La vita agra: or, It’s a Hard Life
- First edition (Italian)
- Author: Luciano Bianciardi
- Original title: La vita agra
- Translator: Eric Mosbacher
- Language: Italian
- Genre: Novel
- Publisher: Rizzoli
- Publication date: 1962
- Publication place: Italy
- Published in English: 1965
- Pages: 200 pp.

= La vita agra =

1962 novel by Luciano Bianciardi

La vita agra, known in English-speaking countries as It's a Hard Life, is a novel by Luciano Bianciardi published in 1962 by Rizzoli. It became a best-seller in Italy and it is considered one of the most important novels in contemporary Italian literature.

The novel was also made into a 1964 film of the same name, directed by Carlo Lizzani and starring Ugo Tognazzi and Giovanna Ralli.

==Plot==
An intellectual moves from a small Tuscan town to the industrial hub of Milan with the secret intention of carrying out an act of rebellion: bombing the headquarters of a mining company responsible for a tragic workplace explosion in his hometown.
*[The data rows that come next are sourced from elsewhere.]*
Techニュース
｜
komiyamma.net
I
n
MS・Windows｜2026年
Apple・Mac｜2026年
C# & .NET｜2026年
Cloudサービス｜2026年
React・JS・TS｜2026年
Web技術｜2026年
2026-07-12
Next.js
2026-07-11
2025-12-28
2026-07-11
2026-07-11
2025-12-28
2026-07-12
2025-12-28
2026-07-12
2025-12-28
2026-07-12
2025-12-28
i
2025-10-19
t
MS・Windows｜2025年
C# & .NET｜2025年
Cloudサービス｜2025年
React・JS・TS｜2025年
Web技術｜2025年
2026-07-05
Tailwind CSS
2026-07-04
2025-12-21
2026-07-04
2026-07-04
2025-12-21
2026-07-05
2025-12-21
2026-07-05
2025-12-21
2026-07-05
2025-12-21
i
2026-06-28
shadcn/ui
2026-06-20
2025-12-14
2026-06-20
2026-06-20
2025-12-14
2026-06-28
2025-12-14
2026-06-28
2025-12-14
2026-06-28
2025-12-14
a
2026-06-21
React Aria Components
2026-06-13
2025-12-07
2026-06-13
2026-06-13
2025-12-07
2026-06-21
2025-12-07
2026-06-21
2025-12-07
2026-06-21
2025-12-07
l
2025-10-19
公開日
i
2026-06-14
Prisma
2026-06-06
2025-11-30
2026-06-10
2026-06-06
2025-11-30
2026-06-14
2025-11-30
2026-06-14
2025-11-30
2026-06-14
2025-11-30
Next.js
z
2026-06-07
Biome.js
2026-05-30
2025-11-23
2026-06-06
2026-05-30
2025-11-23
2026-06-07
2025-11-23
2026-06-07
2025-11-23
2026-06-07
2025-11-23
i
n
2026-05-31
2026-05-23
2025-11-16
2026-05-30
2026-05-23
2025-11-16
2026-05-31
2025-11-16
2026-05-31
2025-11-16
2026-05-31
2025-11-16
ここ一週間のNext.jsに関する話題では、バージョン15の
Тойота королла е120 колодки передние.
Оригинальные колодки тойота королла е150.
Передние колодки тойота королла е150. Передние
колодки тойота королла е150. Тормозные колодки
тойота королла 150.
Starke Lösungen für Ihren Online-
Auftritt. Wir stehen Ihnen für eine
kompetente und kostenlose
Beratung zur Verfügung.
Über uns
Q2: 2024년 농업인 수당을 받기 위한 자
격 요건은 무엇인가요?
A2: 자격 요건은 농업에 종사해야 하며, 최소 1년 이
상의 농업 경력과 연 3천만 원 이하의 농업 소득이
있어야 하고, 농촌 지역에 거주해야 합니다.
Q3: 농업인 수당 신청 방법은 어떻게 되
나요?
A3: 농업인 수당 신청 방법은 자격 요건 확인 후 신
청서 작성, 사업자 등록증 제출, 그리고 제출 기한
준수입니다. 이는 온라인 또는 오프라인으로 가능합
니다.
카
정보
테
Upon arriving in Milan, however, the protagonist becomes ensnared in the daily grind of urban life and the dehumanizing nature of neo-capitalism. His lofty revolutionary goals gradually give way to existential disillusionment as he takes on various writing and translating jobs in an alienating and oppressive corporate culture.

==Reception==
In 1962, when the novel was released it was praised by the public and the critics. It became a best-seller and was translated into English, French, German and Spanish. Italo Calvino wrote a review in which he regarded the novel positively and compared it to other works of the so-called letteratura industriale (Industrial literature), a current which spread at the beginning of the Italian economic miracle, such as Paolo Volponi's Memoriale and Giovanni Arpino's Una nuvola d'ira. He praised the all-encompassing language that succeeds masterfully in expressing and representing the industrial reality in a more complex way, even if he saw some weaknesses connected to the book's uncontainable autobiography that is limited, in his opinion, to a "private anarchist protest".

==English editions==
- La vita agra: or, It’s a Hard Life, Hodder & Stoughton, London, 1965; translation by Eric Mosbacher.
- La vita agra. It's a Hard Life, Viking Press, New York, 1965; translation by Eric Mosbacher.